Und die Roma wollen BLEIBEN!. Deren Wunsch nach
dauerhaftem Aufenthalt verknüpft Giffey mit "gravierenden Problemlagen",
gar "Problemfelder(n)",sowie "Tendenzen", oder auch "Vorkommnissen", und
stellt diese den „.. Maßstäben", "..Richtlinien", also den normativen
Stereotypen entgegen. Das führe, so weiter, zu Konflikten und
Diskriminierung, nicht etwa mit oder durch deutsche Gruppen, sondern
anderen Ethnien, sprich: "arabische und türkische Bewohner". Aber diese
Problem-Lagen-Tendenzen-Felder werden dann auch irgendwie bei einem "nicht
unwesentlichen Teil" all dieser Bevölkerung vom Neuköllner Bezirksamt
registriert, dem Frau Giffey angehörte. Wenn, wie hier behauptet,
diese "Probleme … nicht nur für die ethnische Gruppe der Roma, sondern
auch für andere Gruppen" zutreffen, warum macht die heutige Ministerin Giffey die Gruppe der Roma zum Gegenstand ihrer "Analyse"? Für uns kein
Geheimnis. Es ist Antiziganismus. Es ist auch kein Rätsel, warum sie
über Diskriminierungen "vor allem seitens der arabischen und türkischen
Bewohner" gegen Roma fabuliert und damit ihre deutsche "Ethnie" entlastet.
Es ist Rassismus. Die erhobenen Plagiatsvorwürfe bleiben im Formalen.
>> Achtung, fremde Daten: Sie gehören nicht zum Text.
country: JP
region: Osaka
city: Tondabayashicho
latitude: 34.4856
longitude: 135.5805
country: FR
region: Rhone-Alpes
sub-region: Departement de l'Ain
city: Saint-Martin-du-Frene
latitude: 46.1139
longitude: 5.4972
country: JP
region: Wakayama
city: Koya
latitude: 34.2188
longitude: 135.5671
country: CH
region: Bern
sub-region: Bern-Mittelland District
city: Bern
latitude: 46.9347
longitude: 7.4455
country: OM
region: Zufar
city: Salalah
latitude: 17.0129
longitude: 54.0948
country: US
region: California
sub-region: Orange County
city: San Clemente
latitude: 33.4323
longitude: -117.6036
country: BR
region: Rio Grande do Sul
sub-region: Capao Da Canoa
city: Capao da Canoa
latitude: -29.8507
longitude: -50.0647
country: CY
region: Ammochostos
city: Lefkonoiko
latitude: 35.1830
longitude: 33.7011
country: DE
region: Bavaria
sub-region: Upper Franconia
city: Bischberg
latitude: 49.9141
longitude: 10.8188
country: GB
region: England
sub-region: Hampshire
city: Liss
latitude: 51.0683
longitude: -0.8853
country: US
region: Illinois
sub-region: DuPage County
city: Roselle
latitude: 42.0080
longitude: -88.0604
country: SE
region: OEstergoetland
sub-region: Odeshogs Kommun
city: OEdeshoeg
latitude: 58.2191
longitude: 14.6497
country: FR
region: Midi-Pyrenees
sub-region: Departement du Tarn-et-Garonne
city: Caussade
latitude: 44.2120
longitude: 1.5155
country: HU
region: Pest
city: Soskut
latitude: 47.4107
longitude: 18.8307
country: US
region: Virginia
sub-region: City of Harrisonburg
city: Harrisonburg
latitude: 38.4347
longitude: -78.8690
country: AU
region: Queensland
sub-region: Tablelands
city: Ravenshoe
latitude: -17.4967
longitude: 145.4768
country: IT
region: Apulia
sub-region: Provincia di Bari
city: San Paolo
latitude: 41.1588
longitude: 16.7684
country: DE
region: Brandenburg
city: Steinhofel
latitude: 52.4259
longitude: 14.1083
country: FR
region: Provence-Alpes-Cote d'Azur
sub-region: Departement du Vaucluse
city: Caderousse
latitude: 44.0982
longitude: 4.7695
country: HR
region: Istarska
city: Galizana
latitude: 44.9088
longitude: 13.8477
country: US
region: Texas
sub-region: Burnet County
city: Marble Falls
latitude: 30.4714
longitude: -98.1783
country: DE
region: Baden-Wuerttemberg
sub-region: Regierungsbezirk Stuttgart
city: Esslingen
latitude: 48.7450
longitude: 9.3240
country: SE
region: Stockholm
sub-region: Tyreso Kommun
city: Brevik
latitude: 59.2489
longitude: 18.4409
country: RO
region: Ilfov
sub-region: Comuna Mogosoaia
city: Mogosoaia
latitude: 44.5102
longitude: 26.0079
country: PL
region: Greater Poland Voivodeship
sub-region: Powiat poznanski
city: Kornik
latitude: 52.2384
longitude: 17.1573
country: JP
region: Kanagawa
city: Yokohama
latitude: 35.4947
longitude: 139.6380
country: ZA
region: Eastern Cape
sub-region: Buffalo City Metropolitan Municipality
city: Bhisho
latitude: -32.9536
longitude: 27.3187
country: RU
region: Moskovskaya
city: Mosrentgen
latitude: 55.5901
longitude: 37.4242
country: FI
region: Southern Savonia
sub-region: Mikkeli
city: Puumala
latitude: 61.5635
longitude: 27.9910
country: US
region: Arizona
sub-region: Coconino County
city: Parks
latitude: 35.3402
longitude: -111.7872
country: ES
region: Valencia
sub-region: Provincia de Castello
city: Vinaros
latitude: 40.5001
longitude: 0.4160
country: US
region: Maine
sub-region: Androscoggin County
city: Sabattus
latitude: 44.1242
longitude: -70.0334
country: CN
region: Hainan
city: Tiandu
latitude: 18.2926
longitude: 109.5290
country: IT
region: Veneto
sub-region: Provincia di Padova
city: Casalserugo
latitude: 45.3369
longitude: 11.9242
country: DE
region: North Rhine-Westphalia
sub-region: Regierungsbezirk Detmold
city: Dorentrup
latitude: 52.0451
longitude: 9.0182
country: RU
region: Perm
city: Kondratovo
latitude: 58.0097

Weit schwerer wiegt für uns, dass das bekannte Narrativ über die
Minderheit weitergeschrieben und praktisch umgesetzt wird. Was früher die
"Landfahrerdatei" und andere Datensammlungen über die Minderheit der Roma
und Sinti waren, wurde im Bezirksamt als jährlicher "Roma-Statusbericht"
(2011-2014) erfasst. Unter der Leitung von Frau Dr. Giffey.